Performance under current and future ocean conditions
Moderate ocean warming may be favorable for M. franciscanus early development by providing larger body sizes and increased thermotolerance at the prism stage [46]. The warmer temperature treatment could even mitigate the stunting effect of elevated pCO2 on prism body size [46]. This effect of warmer temperatures, however, may only be beneficial on a short-term basis. Gene expression analyses indicated that embryos raised under 17 °C responded to cellular stress, and while there were no indications of negative impacts at the phenotypic level, there may be trade-offs and consequences to developing under warmer temperatures such as increased incidences of disease [116]. Prolonged heat exposure may eventually become detrimental, and negative carry-over effects can arise at later life stages [59, 60]. Additionally, the observed plasticity at 17 °C may not extend to more severe warming scenarios. For example, a study in adult M. franciscanus found that although mortality did not vary between urchins acclimated to 15 °C or 18 °C, mortality was significantly higher at a more extreme temperature of 21 °C [31]. Nevertheless, our study revealed that M. franciscanus exhibited a sizeable transcriptomic response to 17 °C at both developmental stages. At the urchin collection site, temperatures of 17 °C are currently recorded during the summer months [44], and in the future, this temperature is likely to be reached more often given unmitigated climate change. More research is required to determine how M. franciscanus will be impacted as ocean warming continues, particularly as marine heatwaves increase in frequency [117, 118].

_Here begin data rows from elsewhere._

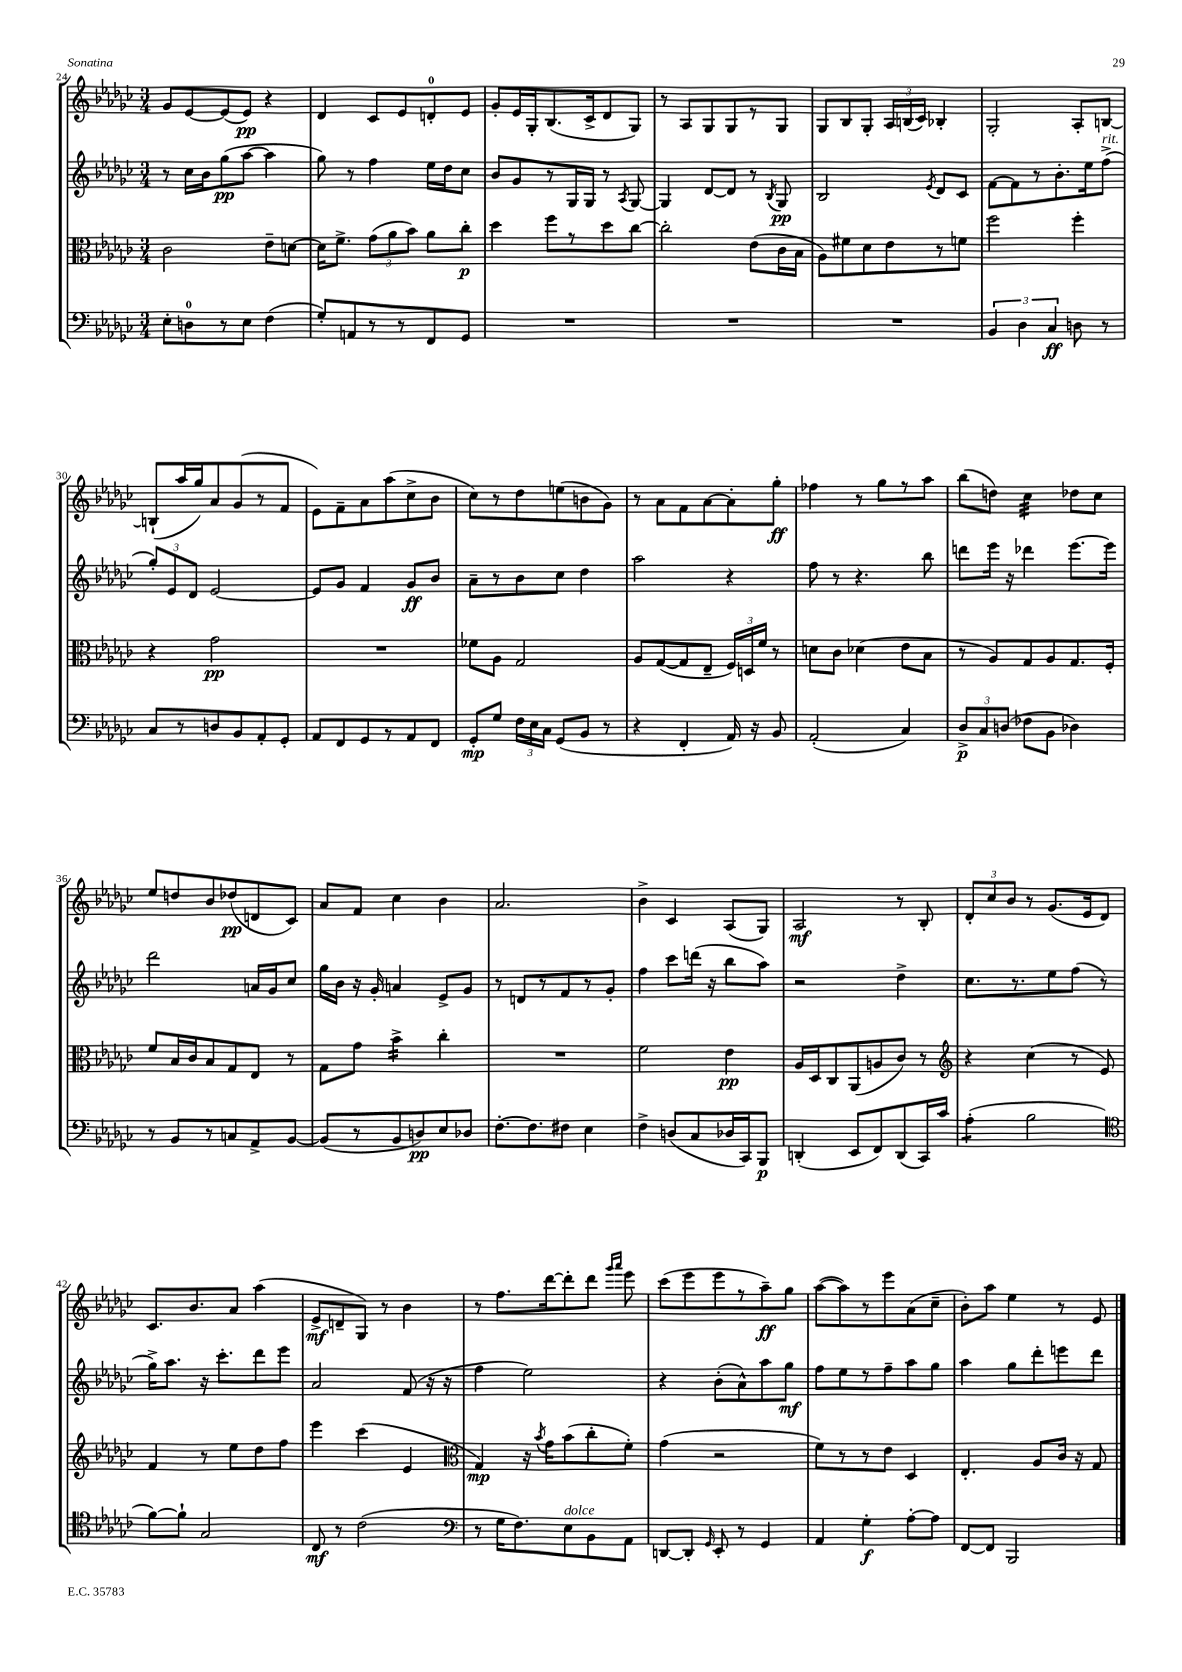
<<
\new StaffGroup <<
\new Staff = "s0" {
    \clef treble \key ges \major \numericTimeSignature \time 3/4
    \autoBeamOff ges'8[ ees'8~ ees'8( ees'8]\pp) r4 |
    des'4 ces'8[ ees'8 d'8-0-. ees'8] |
    ges'8[-. ees'16 ges16-. bes8.( ces'16-> des'8 ges8]) |
    r8 aes8[ ges8 ges8 r8 ges8] |
    ges8[ bes8 ges8]-. \tuplet 3/2 { aes16[ b16( ces'16]) } bes4-. |
    ges2-. aes8[-. b8]~ |
    b8[-!( aes''16 ges''16) aes'8 ges'8( r8 f'8] |
    ees'8[) f'8-- aes'8 aes''8( ces''8-> bes'8] |
    ces''8[) r8 des''8 e''8( b'8 ges'8]) |
    r8 aes'8[ f'8 aes'8~ aes'8-. ges''8]-.\ff |
    fes''4 r8 ges''8[ r8 aes''8] |
    bes''8[( d''8]) ces''4:32 des''8[ ces''8] |
    ees''8[ d''8 bes'8 des''8\pp( d'8 ces'8]) |
    aes'8[ f'8] ces''4 bes'4 |
    aes'2. |
    bes'4-> ces'4 aes8[( ges8]) |
    aes2\mf r8 bes8-. |
    \tuplet 3/2 { des'8[-. ces''8 bes'8] } r8 ges'8.[( ees'16 des'8]) |
    ces'8.[ bes'8. aes'8] aes''4( |
    ees'8[->\mf d'8-- ges8]) r8 bes'4 |
    r8 f''8.[ des'''16~ des'''8-. des'''8] \grace { ges'''16[ aes'''16] } ees'''8 |
    ces'''8[( ees'''8 ees'''8 r8 aes''8--\ff) ges''8] |
    aes''8[~( aes''8) r8 ees'''8 aes'8( ces''8]-- |
    bes'8[-.) aes''8] ees''4 r8 ees'8 \bar "|." |
}
\new Staff = "s1" {
    \clef treble \key ges \major \numericTimeSignature \time 3/4
    \autoBeamOff r8 ces''16[ bes'16 ges''8\pp( aes''8]~ aes''4 |
    ges''8) r8 f''4 ees''16[ des''16 ces''8] |
    bes'8[ ges'8 r8 ges16 ges16] r8 \acciaccatura { aes8 } ges8~ |
    ges4 des'8[~ des'8] r8 \acciaccatura { bes8 } ges8\pp |
    bes2 \acciaccatura { ees'8 } des'8[ ces'8] |
    f'8[~ f'8 r8 bes'8.-. ees''16 f''8]->^\markup { \italic "rit." }( |
    \tuplet 3/2 { ges''8[-.) ees'8 des'8] } ees'2~ |
    ees'8[ ges'8] f'4 ges'8[\ff bes'8] |
    aes'8[-- r8 bes'8 ces''8] des''4 |
    aes''2 r4 |
    f''8 r8 r4. bes''8 |
    d'''8[ ees'''16] r16 des'''4 ees'''8.[~ ees'''16] |
    des'''2 a'16[ ges'16 ces''8] |
    ges''16[ bes'16] r16 ges'16-. a'4 ees'8[-> ges'8] |
    r8 d'8[ r8 f'8 r8 ges'8]-. |
    f''4 ces'''8[ d'''16]( r16 bes''8[ aes''8]) |
    r2 des''4-> |
    ces''8.[ r8. ees''8 f''8]( r8 |
    ges''16[->) aes''8.] r16 ces'''8.[-. des'''8 ees'''8] |
    aes'2 f'8( r16 r16 |
    f''4 ees''2) |
    r4 bes'8[-.( aes'8-^) aes''8 ges''8]\mf |
    f''8[ ees''8 r8 f''8-- aes''8 ges''8] |
    aes''4 ges''8[ des'''8-. e'''8 des'''8] \bar "|." |
}
\new Staff = "s2" {
    \clef alto \key ges \major \numericTimeSignature \time 3/4
    \autoBeamOff ces'2 ees'8[-- d'8]~ |
    d'16[ f'8.]-> \tuplet 3/2 { ges'8[( aes'8 bes'8]) } aes'8[ ces''8]-.\p |
    des''4 f''8[ r8 des''8 ces''8]~ |
    ces''2-. ees'8[( ces'16 bes16] |
    aes8[) fis'8 des'8 ees'8 r8 f'8] |
    f''2 f''4-. |
    r4 ges'2\pp |
    R2. |
    fes'8[ aes8] ges2 |
    aes8[ ges8~( ges8 ees8]-- \tuplet 3/2 { f16[) d16 f'16] } r8 |
    d'8[ ces'8] des'4( ees'8[ bes8] |
    r8 aes8[) ges8 aes8 ges8. f16]-. |
    f'8[ bes16 ces'16 bes8 ges8 ees8] r8 |
    ges8[ ges'8] bes'4:16-> ces''4-. |
    R2. |
    f'2 ees'4\pp |
    aes16[ des16 ces8 aes,8( a8 ces'8]) r8 |
    \clef treble r4 ces''4( r8 ees'8) |
    f'4 r8 ees''8[ des''8 f''8] |
    ees'''4 ces'''4( ees'4 |
    \clef alto ges4\mp) r16 \acciaccatura { bes'8 } ges'16[ bes'8( ces''8-. f'8]-.) |
    ges'4( r2 |
    f'8[) r8 r8 ees'8] des4 |
    ees4.-. aes8[ ces'16] r16 ges8 \bar "|." |
}
\new Staff = "s3" {
    \clef bass \key ges \major \numericTimeSignature \time 3/4
    \autoBeamOff ees8[-. d8-0 r8 ees8] f4( |
    ges8[-.) a,8 r8 r8 f,8 ges,8] |
    R2. |
    R2. |
    R2. |
    \tuplet 3/2 { bes,4 des4 ces4\ff } d8 r8 |
    ces8[ r8 d8 bes,8 aes,8-. ges,8]-. |
    aes,8[ f,8 ges,8 r8 aes,8 f,8] |
    ges,8[-.\mp ges8] \tuplet 3/2 { f16[ ees16 ces16] } ges,8[( bes,8] r8 |
    r4 f,4-. aes,16) r16 bes,8 |
    aes,2-.( ces4) |
    \tuplet 3/2 { des8[->\p ces8 d8]( } fes8[ bes,8] des4) |
    r8 bes,8[ r8 c8 aes,8-> bes,8]~ |
    bes,8[( r8 bes,8 d8\pp) ees8 des8] |
    f8.[~-. f8. fis8] ees4 |
    f4-> d8[( ces8 des16 ces,16) bes,,8]\p |
    d,4-.( ees,8[ f,8) d,8( ces,16) ces'16] |
    aes4:8-.( bes2 |
    \clef tenor f'8[~) f'8]-! ges2 |
    ces8\mf r8 ces'2( |
    \clef bass r8 ges16[ f8.) ees8^\markup { \italic "dolce" } bes,8 aes,8] |
    d,8[~ d,8]-. \grace { ges,16 } ees,8-. r8 ges,4 |
    aes,4 ges4-.\f aes8[~-. aes8] |
    f,8[~ f,8] bes,,2 \bar "|." |
}
>>
>>
\layout { \context { \Score currentBarNumber = #24 } }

During early development, M. franciscanus appear to be more susceptible to rising pCO2 levels than to rising temperatures. The lack of a large transcriptional response, particularly at the prism stage, paired with a decrease in body size indicates that exposure to elevated pCO2 is detrimental to developing embryos. Continued ocean acidification is therefore likely to have adverse impacts on future M. franciscanus populations, although this could be offset somewhat by the positive effects of simultaneous ocean warming [46, 119-121]. However, during seasonal upwelling events, M. franciscanus are exposed to corrosive pH conditions that lack the mitigating effects of warmer temperatures [15, 16]. Spawning that occurs during or immediately prior to an upwelling event will subject developing embryos to high pCO2 conditions paired with colder temperatures. 1050 matm pCO2 levels have been measured at the urchin collection site during upwelling events [44], so populations of M. franciscanus are likely already impacted by elevated pCO2. Given ocean acidification and the increase in upwelling frequency and intensity that is predicted with continued climate change [122-124], the likelihood of M. franciscanus developing under stressful pCO2 conditions should rise in the future.